Supplied material ▸
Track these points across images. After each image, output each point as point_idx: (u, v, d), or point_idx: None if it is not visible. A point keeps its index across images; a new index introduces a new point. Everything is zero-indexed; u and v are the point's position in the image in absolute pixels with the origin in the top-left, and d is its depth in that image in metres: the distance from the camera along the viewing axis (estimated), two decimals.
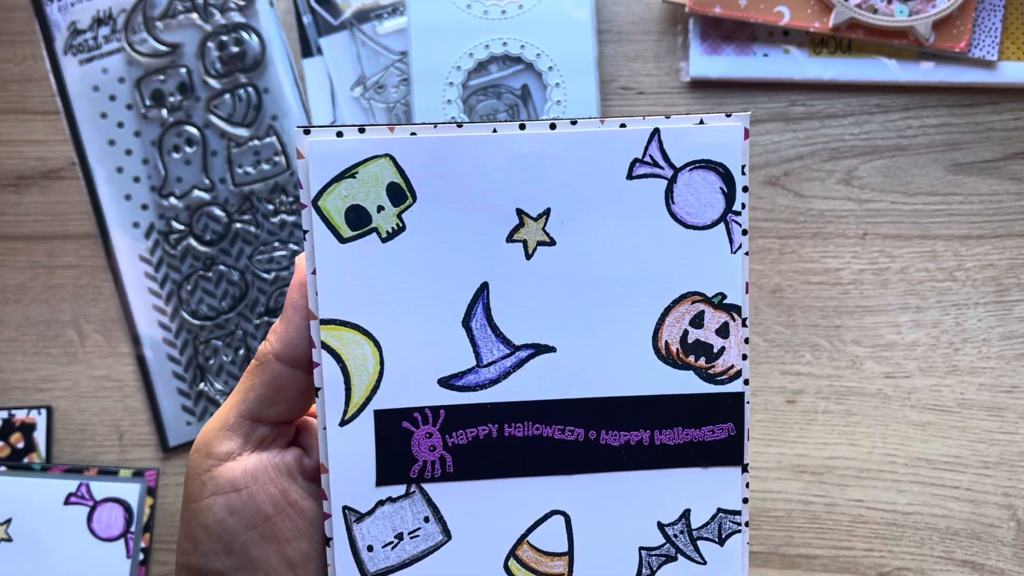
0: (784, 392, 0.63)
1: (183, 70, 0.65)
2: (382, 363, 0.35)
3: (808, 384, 0.63)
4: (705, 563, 0.36)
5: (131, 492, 0.63)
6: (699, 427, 0.36)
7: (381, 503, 0.35)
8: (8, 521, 0.62)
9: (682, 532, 0.36)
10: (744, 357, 0.36)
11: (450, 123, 0.35)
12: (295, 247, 0.65)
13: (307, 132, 0.34)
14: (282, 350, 0.35)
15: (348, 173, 0.34)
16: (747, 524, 0.36)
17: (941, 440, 0.62)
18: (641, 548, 0.36)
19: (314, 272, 0.34)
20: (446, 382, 0.35)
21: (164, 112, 0.65)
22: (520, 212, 0.35)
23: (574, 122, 0.35)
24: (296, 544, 0.35)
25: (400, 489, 0.35)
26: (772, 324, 0.63)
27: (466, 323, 0.35)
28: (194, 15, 0.65)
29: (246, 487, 0.35)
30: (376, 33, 0.65)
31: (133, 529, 0.63)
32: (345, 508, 0.35)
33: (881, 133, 0.64)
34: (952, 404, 0.62)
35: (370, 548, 0.35)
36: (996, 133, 0.64)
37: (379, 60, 0.65)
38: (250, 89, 0.65)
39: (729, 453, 0.36)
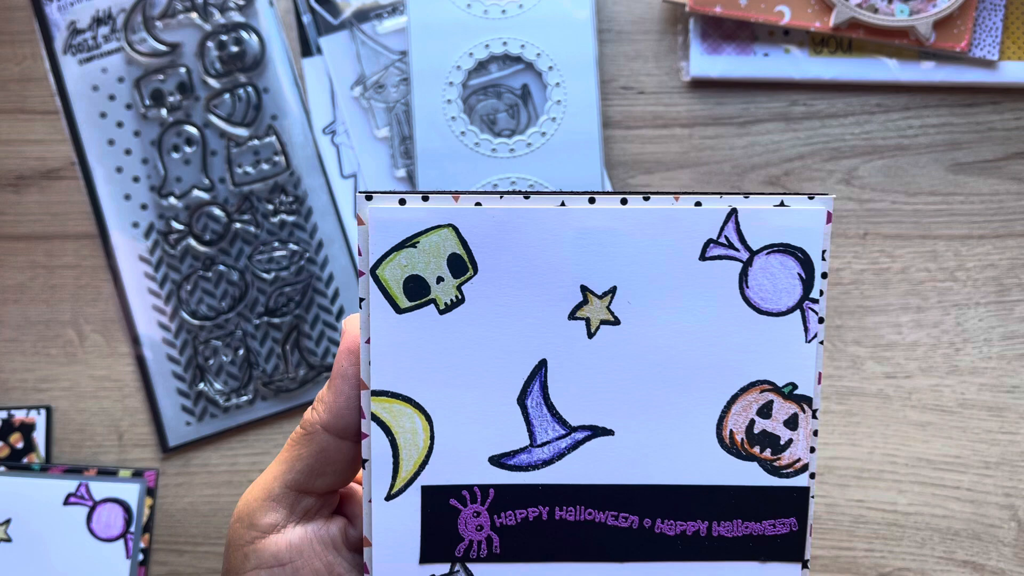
0: None
1: (183, 70, 0.65)
2: (432, 438, 0.34)
3: None
4: None
5: (130, 492, 0.63)
6: (760, 521, 0.35)
7: None
8: (8, 521, 0.62)
9: None
10: (812, 450, 0.35)
11: (518, 194, 0.33)
12: (295, 247, 0.64)
13: (369, 198, 0.33)
14: (330, 420, 0.34)
15: (409, 243, 0.33)
16: None
17: (942, 440, 0.62)
18: None
19: (368, 341, 0.34)
20: (497, 460, 0.34)
21: (164, 112, 0.65)
22: (584, 289, 0.34)
23: (647, 197, 0.33)
24: None
25: (444, 567, 0.34)
26: None
27: (521, 401, 0.34)
28: (193, 15, 0.65)
29: (291, 562, 0.34)
30: (376, 33, 0.65)
31: (132, 529, 0.63)
32: None
33: (882, 133, 0.64)
34: (953, 404, 0.62)
35: None
36: (997, 133, 0.64)
37: (379, 60, 0.65)
38: (250, 89, 0.65)
39: (790, 549, 0.35)
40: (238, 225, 0.65)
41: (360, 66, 0.65)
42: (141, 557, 0.63)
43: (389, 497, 0.34)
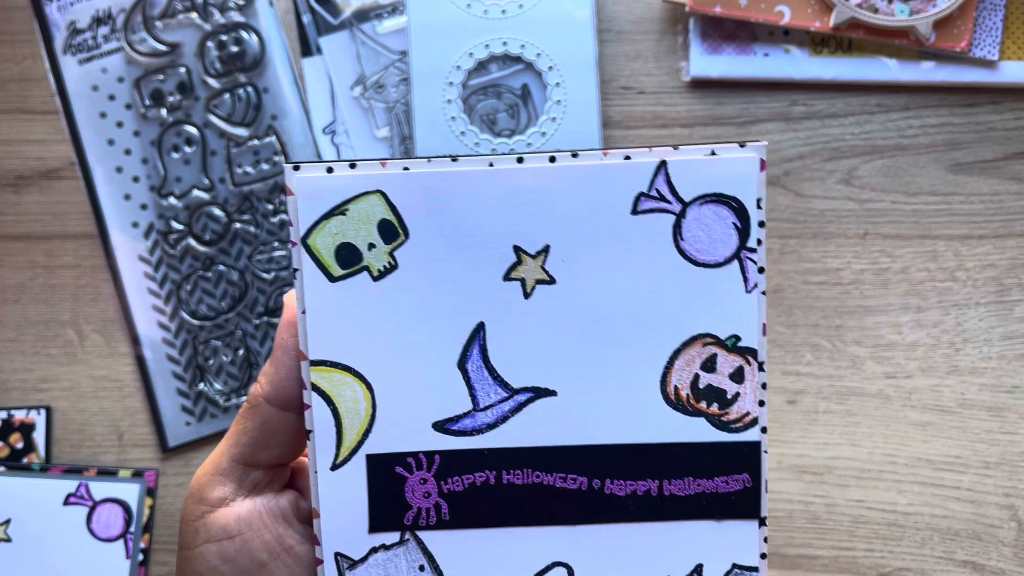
0: (785, 392, 0.63)
1: (182, 70, 0.65)
2: (374, 406, 0.34)
3: (809, 384, 0.63)
4: None
5: (130, 492, 0.63)
6: (712, 477, 0.34)
7: (374, 550, 0.34)
8: (7, 521, 0.62)
9: None
10: (761, 403, 0.34)
11: (445, 157, 0.33)
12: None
13: (296, 168, 0.33)
14: (272, 393, 0.34)
15: (338, 210, 0.33)
16: None
17: (942, 440, 0.62)
18: None
19: (304, 312, 0.33)
20: (441, 426, 0.34)
21: (163, 112, 0.65)
22: (518, 249, 0.33)
23: (575, 154, 0.33)
24: None
25: (394, 536, 0.34)
26: (772, 324, 0.63)
27: (462, 365, 0.34)
28: (193, 15, 0.65)
29: (240, 534, 0.34)
30: (376, 32, 0.65)
31: (132, 529, 0.63)
32: (337, 555, 0.34)
33: (881, 133, 0.64)
34: (953, 404, 0.62)
35: None
36: (997, 133, 0.64)
37: (379, 60, 0.65)
38: (250, 89, 0.65)
39: (745, 506, 0.34)
40: (238, 225, 0.65)
41: (360, 66, 0.65)
42: (141, 557, 0.63)
43: (334, 467, 0.34)
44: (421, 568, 0.34)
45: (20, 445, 0.64)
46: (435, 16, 0.63)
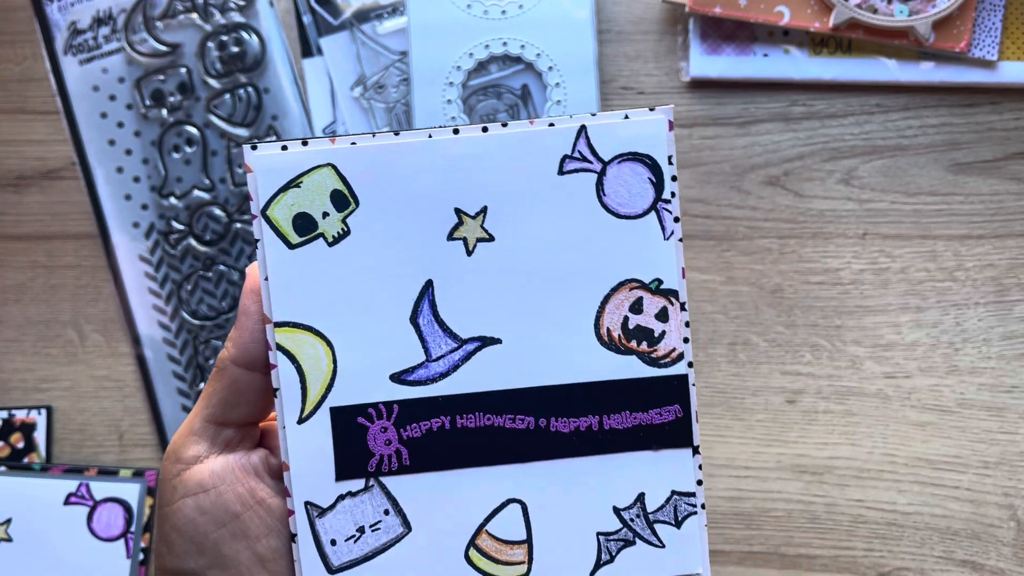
0: (784, 392, 0.63)
1: (183, 70, 0.65)
2: (335, 362, 0.36)
3: (808, 384, 0.63)
4: (664, 546, 0.37)
5: (131, 492, 0.63)
6: (646, 410, 0.37)
7: (341, 497, 0.36)
8: (8, 521, 0.62)
9: (638, 516, 0.37)
10: (686, 340, 0.37)
11: (387, 132, 0.36)
12: None
13: (254, 148, 0.36)
14: (238, 355, 0.36)
15: (293, 183, 0.36)
16: (703, 506, 0.37)
17: (941, 440, 0.62)
18: (599, 533, 0.37)
19: (267, 279, 0.36)
20: (398, 377, 0.36)
21: (164, 112, 0.65)
22: (458, 211, 0.36)
23: (505, 124, 0.37)
24: (266, 540, 0.36)
25: (359, 483, 0.36)
26: (772, 324, 0.63)
27: (414, 320, 0.36)
28: (194, 15, 0.65)
29: (214, 487, 0.36)
30: (376, 33, 0.65)
31: (133, 529, 0.63)
32: (307, 504, 0.36)
33: (881, 133, 0.64)
34: (952, 404, 0.63)
35: (333, 542, 0.36)
36: (996, 133, 0.64)
37: (379, 60, 0.65)
38: (250, 89, 0.65)
39: (678, 435, 0.37)
40: (238, 225, 0.65)
41: (360, 66, 0.65)
42: (141, 557, 0.63)
43: (300, 421, 0.36)
44: (386, 512, 0.36)
45: (21, 445, 0.64)
46: (435, 16, 0.63)
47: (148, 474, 0.63)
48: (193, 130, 0.65)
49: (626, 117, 0.37)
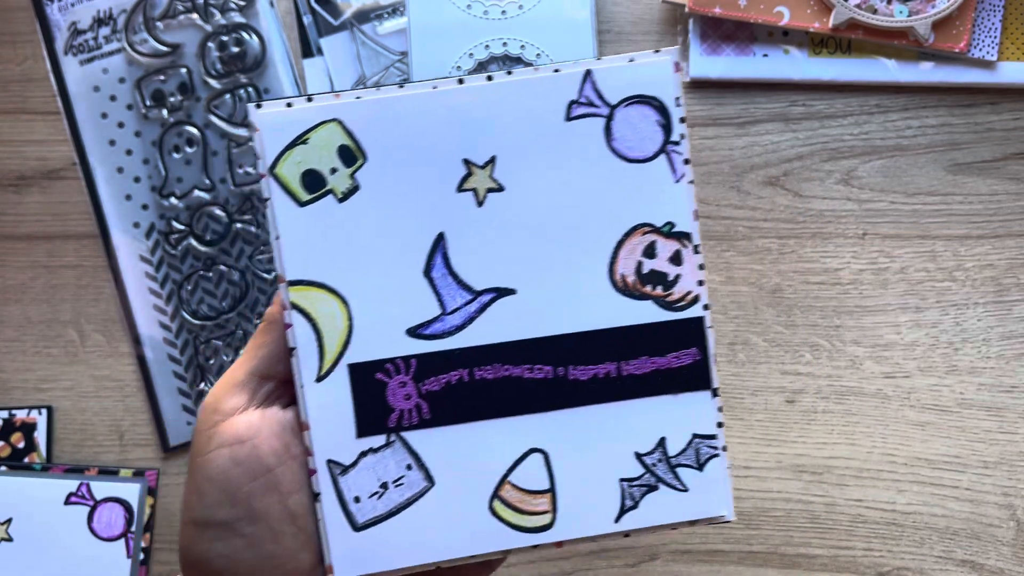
0: (784, 392, 0.63)
1: (183, 70, 0.65)
2: (351, 318, 0.36)
3: (808, 384, 0.63)
4: (687, 490, 0.37)
5: (131, 492, 0.63)
6: (664, 355, 0.37)
7: (363, 454, 0.36)
8: (8, 521, 0.62)
9: (660, 461, 0.37)
10: (701, 283, 0.37)
11: (392, 85, 0.36)
12: None
13: (259, 107, 0.35)
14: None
15: (300, 140, 0.36)
16: (725, 449, 0.36)
17: (941, 440, 0.62)
18: (622, 480, 0.37)
19: (278, 238, 0.36)
20: (414, 332, 0.36)
21: (164, 112, 0.65)
22: (467, 162, 0.36)
23: (510, 72, 0.36)
24: (298, 496, 0.36)
25: (380, 439, 0.36)
26: (772, 324, 0.63)
27: (427, 273, 0.36)
28: (194, 15, 0.65)
29: (250, 439, 0.36)
30: (376, 33, 0.65)
31: (133, 529, 0.63)
32: (329, 462, 0.36)
33: (881, 133, 0.64)
34: (952, 404, 0.63)
35: (357, 499, 0.36)
36: (996, 133, 0.64)
37: (379, 60, 0.65)
38: (250, 89, 0.65)
39: (697, 378, 0.37)
40: (239, 225, 0.65)
41: (360, 67, 0.65)
42: (142, 557, 0.63)
43: (319, 379, 0.36)
44: (408, 467, 0.36)
45: (21, 445, 0.64)
46: (435, 17, 0.63)
47: (148, 474, 0.63)
48: (193, 130, 0.65)
49: (631, 60, 0.36)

Task prompt ▸ Pictures aside, retype all of the entries word for word.

Solution for this problem ▸
Track these points across images. After each image, output each point as point_idx: (u, v, d), or point_idx: None if it is not visible. A point keeps its index across images; a new index introduces a new point. Everything is zero-indexed; u and v are the point's position in the image in absolute pixels with the origin in the top-left, and d is its depth in that image in metres: the distance from the camera along the viewing axis (estimated), two decimals.
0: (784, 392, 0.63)
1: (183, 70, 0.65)
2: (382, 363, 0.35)
3: (808, 384, 0.63)
4: (705, 563, 0.36)
5: (131, 492, 0.63)
6: (699, 427, 0.36)
7: (381, 503, 0.35)
8: (8, 521, 0.62)
9: (682, 532, 0.36)
10: (744, 357, 0.36)
11: (450, 123, 0.35)
12: (295, 247, 0.65)
13: (307, 132, 0.34)
14: (282, 350, 0.35)
15: (348, 173, 0.34)
16: (747, 524, 0.36)
17: (941, 440, 0.62)
18: (641, 548, 0.36)
19: (314, 272, 0.34)
20: (446, 382, 0.35)
21: (164, 112, 0.65)
22: (520, 212, 0.35)
23: (574, 122, 0.35)
24: (296, 544, 0.35)
25: (400, 489, 0.35)
26: (772, 324, 0.63)
27: (466, 323, 0.35)
28: (194, 15, 0.65)
29: (246, 487, 0.35)
30: (376, 33, 0.65)
31: (133, 529, 0.63)
32: (345, 508, 0.35)
33: (881, 133, 0.64)
34: (952, 404, 0.62)
35: (370, 548, 0.35)
36: (996, 133, 0.64)
37: (379, 60, 0.65)
38: (250, 89, 0.65)
39: (729, 453, 0.36)
0: None
1: (183, 70, 0.65)
2: (432, 438, 0.34)
3: None
4: None
5: (130, 492, 0.63)
6: (760, 521, 0.35)
7: None
8: (8, 521, 0.62)
9: None
10: (812, 450, 0.35)
11: (518, 194, 0.33)
12: (295, 247, 0.64)
13: (369, 198, 0.33)
14: (330, 420, 0.34)
15: (409, 243, 0.33)
16: None
17: (942, 440, 0.62)
18: None
19: (368, 341, 0.34)
20: (497, 460, 0.34)
21: (164, 112, 0.65)
22: (584, 289, 0.34)
23: (647, 197, 0.33)
24: None
25: (444, 567, 0.34)
26: None
27: (521, 401, 0.34)
28: (193, 15, 0.65)
29: (291, 562, 0.34)
30: (376, 33, 0.65)
31: (132, 529, 0.63)
32: None
33: (882, 133, 0.64)
34: (953, 404, 0.62)
35: None
36: (997, 133, 0.64)
37: (379, 60, 0.65)
38: (250, 89, 0.65)
39: (790, 549, 0.35)
40: (238, 225, 0.65)
41: (360, 66, 0.65)
42: (141, 557, 0.63)
43: (389, 497, 0.34)
0: (785, 392, 0.63)
1: (182, 70, 0.65)
2: (374, 406, 0.34)
3: (809, 384, 0.63)
4: None
5: (130, 492, 0.63)
6: (712, 477, 0.34)
7: (374, 550, 0.34)
8: (7, 521, 0.62)
9: None
10: (761, 403, 0.34)
11: (445, 157, 0.33)
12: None
13: (296, 168, 0.33)
14: (272, 393, 0.34)
15: (338, 210, 0.33)
16: None
17: (942, 440, 0.62)
18: None
19: (304, 312, 0.33)
20: (441, 426, 0.34)
21: (163, 112, 0.65)
22: (518, 249, 0.33)
23: (575, 154, 0.33)
24: None
25: (394, 536, 0.34)
26: (772, 324, 0.63)
27: (462, 365, 0.34)
28: (193, 15, 0.65)
29: (240, 534, 0.34)
30: (376, 32, 0.65)
31: (132, 529, 0.63)
32: (337, 555, 0.34)
33: (881, 133, 0.64)
34: (953, 404, 0.62)
35: None
36: (997, 133, 0.64)
37: (379, 60, 0.65)
38: (250, 89, 0.65)
39: (745, 506, 0.34)
40: (238, 225, 0.65)
41: (360, 66, 0.65)
42: (141, 557, 0.63)
43: (334, 467, 0.34)
44: (421, 568, 0.34)
45: (20, 445, 0.64)
46: (435, 16, 0.63)
0: (784, 392, 0.63)
1: (183, 70, 0.65)
2: (335, 362, 0.36)
3: (808, 384, 0.63)
4: (664, 546, 0.37)
5: (131, 492, 0.63)
6: (646, 410, 0.37)
7: (341, 497, 0.36)
8: (8, 521, 0.62)
9: (638, 516, 0.37)
10: (686, 340, 0.37)
11: (387, 132, 0.36)
12: None
13: (254, 148, 0.36)
14: (238, 355, 0.36)
15: (293, 183, 0.36)
16: (703, 506, 0.37)
17: (941, 440, 0.62)
18: (599, 533, 0.37)
19: (267, 279, 0.36)
20: (398, 377, 0.36)
21: (164, 112, 0.65)
22: (458, 211, 0.36)
23: (505, 124, 0.37)
24: (266, 540, 0.36)
25: (359, 483, 0.36)
26: (772, 324, 0.63)
27: (414, 320, 0.36)
28: (194, 15, 0.65)
29: (214, 487, 0.36)
30: (376, 33, 0.65)
31: (133, 529, 0.63)
32: (307, 504, 0.36)
33: (881, 133, 0.64)
34: (952, 404, 0.63)
35: (333, 542, 0.36)
36: (996, 133, 0.64)
37: (379, 60, 0.65)
38: (250, 89, 0.65)
39: (678, 435, 0.37)
40: (238, 225, 0.65)
41: (360, 66, 0.65)
42: (141, 557, 0.63)
43: (300, 421, 0.36)
44: (386, 512, 0.36)
45: (21, 445, 0.64)
46: (435, 16, 0.63)
47: (148, 474, 0.63)
48: (193, 130, 0.65)
49: (626, 117, 0.37)
0: (784, 392, 0.63)
1: (183, 70, 0.65)
2: (351, 318, 0.36)
3: (808, 384, 0.63)
4: (687, 490, 0.37)
5: (131, 492, 0.63)
6: (664, 355, 0.37)
7: (363, 454, 0.36)
8: (8, 521, 0.62)
9: (660, 461, 0.37)
10: (701, 283, 0.37)
11: (392, 85, 0.36)
12: None
13: (259, 107, 0.35)
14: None
15: (300, 140, 0.36)
16: (725, 449, 0.36)
17: (941, 440, 0.62)
18: (622, 480, 0.37)
19: (278, 238, 0.36)
20: (414, 332, 0.36)
21: (164, 112, 0.65)
22: (467, 162, 0.36)
23: (510, 72, 0.36)
24: (298, 496, 0.36)
25: (380, 439, 0.36)
26: (772, 324, 0.63)
27: (427, 273, 0.36)
28: (194, 15, 0.65)
29: (250, 439, 0.36)
30: (376, 33, 0.65)
31: (133, 529, 0.63)
32: (329, 462, 0.36)
33: (881, 133, 0.64)
34: (952, 404, 0.63)
35: (357, 499, 0.36)
36: (996, 133, 0.64)
37: (379, 60, 0.65)
38: (250, 89, 0.65)
39: (697, 378, 0.37)
40: (239, 225, 0.65)
41: (360, 67, 0.65)
42: (142, 557, 0.63)
43: (319, 379, 0.36)
44: (408, 467, 0.36)
45: (21, 445, 0.64)
46: (435, 17, 0.63)
47: (148, 474, 0.63)
48: (193, 130, 0.65)
49: (631, 60, 0.36)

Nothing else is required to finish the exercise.